» **What is being asked**
How many lines in the records below contain "James"? Reply with the number only.

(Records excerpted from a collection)
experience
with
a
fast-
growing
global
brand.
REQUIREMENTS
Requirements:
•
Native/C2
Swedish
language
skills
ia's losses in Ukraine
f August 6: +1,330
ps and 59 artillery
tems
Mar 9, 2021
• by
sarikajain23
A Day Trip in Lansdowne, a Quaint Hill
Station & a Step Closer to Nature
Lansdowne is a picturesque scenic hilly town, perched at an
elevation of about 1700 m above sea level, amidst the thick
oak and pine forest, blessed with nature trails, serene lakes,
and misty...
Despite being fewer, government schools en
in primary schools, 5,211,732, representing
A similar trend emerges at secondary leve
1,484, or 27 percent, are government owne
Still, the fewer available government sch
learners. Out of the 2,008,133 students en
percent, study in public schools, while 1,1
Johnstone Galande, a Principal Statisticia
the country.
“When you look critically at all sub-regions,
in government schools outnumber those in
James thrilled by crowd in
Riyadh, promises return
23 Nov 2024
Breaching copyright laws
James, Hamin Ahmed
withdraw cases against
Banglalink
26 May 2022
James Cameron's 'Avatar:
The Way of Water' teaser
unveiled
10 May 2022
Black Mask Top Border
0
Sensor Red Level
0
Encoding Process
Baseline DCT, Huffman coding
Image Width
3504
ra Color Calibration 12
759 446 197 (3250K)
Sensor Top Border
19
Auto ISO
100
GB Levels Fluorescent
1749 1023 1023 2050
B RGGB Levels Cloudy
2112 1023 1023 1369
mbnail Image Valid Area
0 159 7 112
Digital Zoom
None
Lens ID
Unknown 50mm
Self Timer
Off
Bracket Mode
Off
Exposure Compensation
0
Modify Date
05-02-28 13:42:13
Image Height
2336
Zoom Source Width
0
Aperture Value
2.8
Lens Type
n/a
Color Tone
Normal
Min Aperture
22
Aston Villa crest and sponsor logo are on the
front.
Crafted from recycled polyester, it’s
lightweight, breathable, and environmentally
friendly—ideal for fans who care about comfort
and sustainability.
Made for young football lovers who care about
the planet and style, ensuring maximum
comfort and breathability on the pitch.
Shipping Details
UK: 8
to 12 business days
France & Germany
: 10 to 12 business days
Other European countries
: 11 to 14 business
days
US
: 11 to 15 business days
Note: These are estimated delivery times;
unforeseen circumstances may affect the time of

» **Exercise response**
3